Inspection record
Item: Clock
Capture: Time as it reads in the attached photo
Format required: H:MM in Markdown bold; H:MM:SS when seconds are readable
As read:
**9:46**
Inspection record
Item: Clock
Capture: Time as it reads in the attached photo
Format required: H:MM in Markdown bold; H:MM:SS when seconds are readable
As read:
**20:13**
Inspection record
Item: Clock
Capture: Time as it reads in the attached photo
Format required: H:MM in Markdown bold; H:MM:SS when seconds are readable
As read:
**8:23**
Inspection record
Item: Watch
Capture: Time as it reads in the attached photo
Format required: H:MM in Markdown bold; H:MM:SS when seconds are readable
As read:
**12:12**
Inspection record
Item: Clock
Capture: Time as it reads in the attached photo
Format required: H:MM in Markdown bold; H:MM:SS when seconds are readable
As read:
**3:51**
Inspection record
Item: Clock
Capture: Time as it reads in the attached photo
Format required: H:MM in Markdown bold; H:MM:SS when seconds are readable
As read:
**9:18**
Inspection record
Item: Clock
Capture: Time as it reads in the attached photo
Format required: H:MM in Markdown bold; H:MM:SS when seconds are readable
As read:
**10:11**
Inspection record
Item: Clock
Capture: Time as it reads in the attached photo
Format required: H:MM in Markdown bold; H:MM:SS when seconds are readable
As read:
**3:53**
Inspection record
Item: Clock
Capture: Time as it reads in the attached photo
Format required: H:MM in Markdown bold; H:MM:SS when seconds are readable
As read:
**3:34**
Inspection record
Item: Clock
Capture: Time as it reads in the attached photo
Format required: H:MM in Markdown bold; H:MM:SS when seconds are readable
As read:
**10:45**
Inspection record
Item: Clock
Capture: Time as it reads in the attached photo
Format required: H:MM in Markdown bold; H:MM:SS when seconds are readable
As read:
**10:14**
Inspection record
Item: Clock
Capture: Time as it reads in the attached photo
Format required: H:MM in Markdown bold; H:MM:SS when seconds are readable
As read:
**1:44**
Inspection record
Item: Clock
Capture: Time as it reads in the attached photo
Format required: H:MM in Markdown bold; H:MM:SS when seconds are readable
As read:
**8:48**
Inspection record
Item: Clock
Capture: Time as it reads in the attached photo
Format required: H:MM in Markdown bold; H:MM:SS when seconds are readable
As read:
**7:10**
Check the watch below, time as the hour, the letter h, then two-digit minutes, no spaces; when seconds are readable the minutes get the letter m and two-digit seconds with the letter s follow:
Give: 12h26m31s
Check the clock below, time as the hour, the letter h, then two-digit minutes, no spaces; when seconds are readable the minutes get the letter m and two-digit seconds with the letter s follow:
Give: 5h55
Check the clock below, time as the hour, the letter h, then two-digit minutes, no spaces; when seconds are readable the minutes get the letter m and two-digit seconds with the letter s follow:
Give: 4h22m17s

• • • •

GIVEN TASK
Recast every line of the items above as a Markdown table with two columns, Row and Line. Number the rows in order and leave out blank lines.

EXERCISE OUTPUT
| Row | Line |
|---|---|
| 1 | Inspection record |
| 2 | Item: Clock |
| 3 | Capture: Time as it reads in the attached photo |
| 4 | Format required: H:MM in Markdown bold; H:MM:SS when seconds are readable |
| 5 | As read: |
| 6 | **9:46** |
| 7 | Inspection record |
| 8 | Item: Clock |
| 9 | Capture: Time as it reads in the attached photo |
| 10 | Format required: H:MM in Markdown bold; H:MM:SS when seconds are readable |
| 11 | As read: |
| 12 | **20:13** |
| 13 | Inspection record |
| 14 | Item: Clock |
| 15 | Capture: Time as it reads in the attached photo |
| 16 | Format required: H:MM in Markdown bold; H:MM:SS when seconds are readable |
| 17 | As read: |
| 18 | **8:23** |
| 19 | Inspection record |
| 20 | Item: Watch |
| 21 | Capture: Time as it reads in the attached photo |
| 22 | Format required: H:MM in Markdown bold; H:MM:SS when seconds are readable |
| 23 | As read: |
| 24 | **12:12** |
| 25 | Inspection record |
| 26 | Item: Clock |
| 27 | Capture: Time as it reads in the attached photo |
| 28 | Format required: H:MM in Markdown bold; H:MM:SS when seconds are readable |
| 29 | As read: |
| 30 | **3:51** |
| 31 | Inspection record |
| 32 | Item: Clock |
| 33 | Capture: Time as it reads in the attached photo |
| 34 | Format required: H:MM in Markdown bold; H:MM:SS when seconds are readable |
| 35 | As read: |
| 36 | **9:18** |
| 37 | Inspection record |
| 38 | Item: Clock |
| 39 | Capture: Time as it reads in the attached photo |
| 40 | Format required: H:MM in Markdown bold; H:MM:SS when seconds are readable |
| 41 | As read: |
| 42 | **10:11** |
| 43 | Inspection record |
| 44 | Item: Clock |
| 45 | Capture: Time as it reads in the attached photo |
| 46 | Format required: H:MM in Markdown bold; H:MM:SS when seconds are readable |
| 47 | As read: |
| 48 | **3:53** |
| 49 | Inspection record |
| 50 | Item: Clock |
| 51 | Capture: Time as it reads in the attached photo |
| 52 | Format required: H:MM in Markdown bold; H:MM:SS when seconds are readable |
| 53 | As read: |
| 54 | **3:34** |
| 55 | Inspection record |
| 56 | Item: Clock |
| 57 | Capture: Time as it reads in the attached photo |
| 58 | Format required: H:MM in Markdown bold; H:MM:SS when seconds are readable |
| 59 | As read: |
| 60 | **10:45** |
| 61 | Inspection record |
| 62 | Item: Clock |
| 63 | Capture: Time as it reads in the attached photo |
| 64 | Format required: H:MM in Markdown bold; H:MM:SS when seconds are readable |
| 65 | As read: |
| 66 | **10:14** |
| 67 | Inspection record |
| 68 | Item: Clock |
| 69 | Capture: Time as it reads in the attached photo |
| 70 | Format required: H:MM in Markdown bold; H:MM:SS when seconds are readable |
| 71 | As read: |
| 72 | **1:44** |
| 73 | Inspection record |
| 74 | Item: Clock |
| 75 | Capture: Time as it reads in the attached photo |
| 76 | Format required: H:MM in Markdown bold; H:MM:SS when seconds are readable |
| 77 | As read: |
| 78 | **8:48** |
| 79 | Inspection record |
| 80 | Item: Clock |
| 81 | Capture: Time as it reads in the attached photo |
| 82 | Format required: H:MM in Markdown bold; H:MM:SS when seconds are readable |
| 83 | As read: |
| 84 | **7:10** |
| 85 | Check the watch below, time as the hour, the letter h, then two-digit minutes, no spaces; when seconds are readable the minutes get the letter m and two-digit seconds with the letter s follow: |
| 86 | Give: 12h26m31s |
| 87 | Check the clock below, time as the hour, the letter h, then two-digit minutes, no spaces; when seconds are readable the minutes get the letter m and two-digit seconds with the letter s follow: |
| 88 | Give: 5h55 |
| 89 | Check the clock below, time as the hour, the letter h, then two-digit minutes, no spaces; when seconds are readable the minutes get the letter m and two-digit seconds with the letter s follow: |
| 90 | Give: 4h22m17s |